A retomada das atividades ocorre nesta segunda-feira (3), depois de duas semanas de recesso parlamentar. Apesar do retorno, não estão previstas sessões deliberativas nos plenários das duas Casas nesta primeira semana.
A definição de um calendário reduzido foi acertada entre os presidentes da Câmara e do Senado. A expectativa é que as principais votações antes do pleito ocorram apenas nos períodos reservados. Tradicionalmente, a movimentação legislativa perde intensidade nos meses que antecedem as eleições.
Entre as propostas que podem voltar ao debate está a emenda constitucional que prevê o fim da escala de trabalho 6×1. O texto permanece na mesa do presidente do Senado, Davi Alcolumbre (União-AP), e ainda não há previsão de envio à Comissão de Constituição e Justiça.
O governo pressiona para que a matéria seja analisada antes das eleições. A oposição, por sua vez, defende uma proposta alternativa que preserve a possibilidade de adoção da escala de seis dias de trabalho por um de descanso.
Também aguarda análise do Senado a PEC da Segurança Pública, já aprovada pela Câmara. O presidente Luiz Inácio Lula da Silva tem cobrado publicamente que Alcolumbre coloque o texto em votação.
Outra matéria pendente é o projeto que regulamenta a exploração de minerais críticos no país. A proposta já recebeu o aval dos deputados e depende agora de deliberação dos senadores.
A pauta econômica inclui ainda os projetos orçamentários. A Lei de Diretrizes Orçamentárias permanece sem votação, enquanto a proposta da Lei Orçamentária Anual de 2027 deverá ser encaminhada pelo governo ao Congresso até 31 de agosto.
Além dos projetos, 87 vetos presidenciais bloqueiam a pauta legislativa.
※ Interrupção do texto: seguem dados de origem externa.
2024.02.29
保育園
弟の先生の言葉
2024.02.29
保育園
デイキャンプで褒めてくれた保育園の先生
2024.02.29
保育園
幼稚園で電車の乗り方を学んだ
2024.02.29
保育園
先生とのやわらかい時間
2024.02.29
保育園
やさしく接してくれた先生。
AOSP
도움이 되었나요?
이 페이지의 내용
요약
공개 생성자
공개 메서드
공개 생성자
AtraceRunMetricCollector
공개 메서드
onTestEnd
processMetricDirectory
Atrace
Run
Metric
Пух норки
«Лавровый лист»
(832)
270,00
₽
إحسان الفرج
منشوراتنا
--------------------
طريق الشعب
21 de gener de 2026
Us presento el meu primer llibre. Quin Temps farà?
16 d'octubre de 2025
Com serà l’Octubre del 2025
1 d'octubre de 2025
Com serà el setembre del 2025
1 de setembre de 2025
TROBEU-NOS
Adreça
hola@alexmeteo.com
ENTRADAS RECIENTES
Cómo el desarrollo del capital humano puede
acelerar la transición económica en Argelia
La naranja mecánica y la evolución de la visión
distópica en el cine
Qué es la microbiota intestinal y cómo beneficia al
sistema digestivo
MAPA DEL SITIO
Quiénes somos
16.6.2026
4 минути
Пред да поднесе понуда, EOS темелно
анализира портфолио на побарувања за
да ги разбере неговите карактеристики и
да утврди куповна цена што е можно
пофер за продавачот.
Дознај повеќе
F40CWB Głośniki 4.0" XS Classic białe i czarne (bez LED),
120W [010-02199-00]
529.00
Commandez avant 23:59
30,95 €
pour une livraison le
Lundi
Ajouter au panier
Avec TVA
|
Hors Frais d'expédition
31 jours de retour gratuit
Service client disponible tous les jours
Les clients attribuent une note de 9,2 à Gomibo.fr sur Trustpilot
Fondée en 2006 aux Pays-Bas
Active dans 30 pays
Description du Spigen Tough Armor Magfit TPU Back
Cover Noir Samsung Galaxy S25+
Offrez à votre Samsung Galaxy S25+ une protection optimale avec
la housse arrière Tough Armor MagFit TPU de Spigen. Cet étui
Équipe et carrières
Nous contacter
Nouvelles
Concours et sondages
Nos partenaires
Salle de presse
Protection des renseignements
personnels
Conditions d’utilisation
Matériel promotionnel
Entre eles estão vetos relacionados à regulamentação da reforma tributária, ao Estatuto do Pantanal, às leis orçamentárias de 2026, ao marco do setor elétrico e à chamada Lei da Dosimetria.
O veto integral à Lei da Dosimetria também deverá ser analisado. O texto previa a redução do tempo de prisão aplicado aos condenados pelos atos de 8 de janeiro.
Outros temas discutidos no primeiro semestre não chegaram aos plenários. É o caso do projeto que criminaliza a misoginia e da proposta de regulamentação da inteligência artificial no Brasil. O marco da IA foi apresentado como uma das prioridades pelo presidente da Câmara, Hugo Motta (Republicanos-PB).
Durante esta primeira semana após o recesso, a agenda será formada principalmente por sessões solenes e reuniões de comissões. Na Câmara, uma homenagem à fundação da Assembleia de Deus — Ministério de Madureira está marcada para terça-feira (4).
No Senado, uma sessão prevista para sexta-feira (7) deverá marcar o Agosto Lilás, campanha dedicada ao enfrentamento da violência contra as mulheres.
As comissões também retomam as atividades. A Comissão Mista de Orçamento realizará, na quarta-feira (5), uma audiência pública sobre o financiamento da educação infantil no país. Já a Comissão de Direitos Humanos do Senado debate nesta segunda-feira (3) o Agosto Dourado, campanha voltada à promoção do aleitamento materno.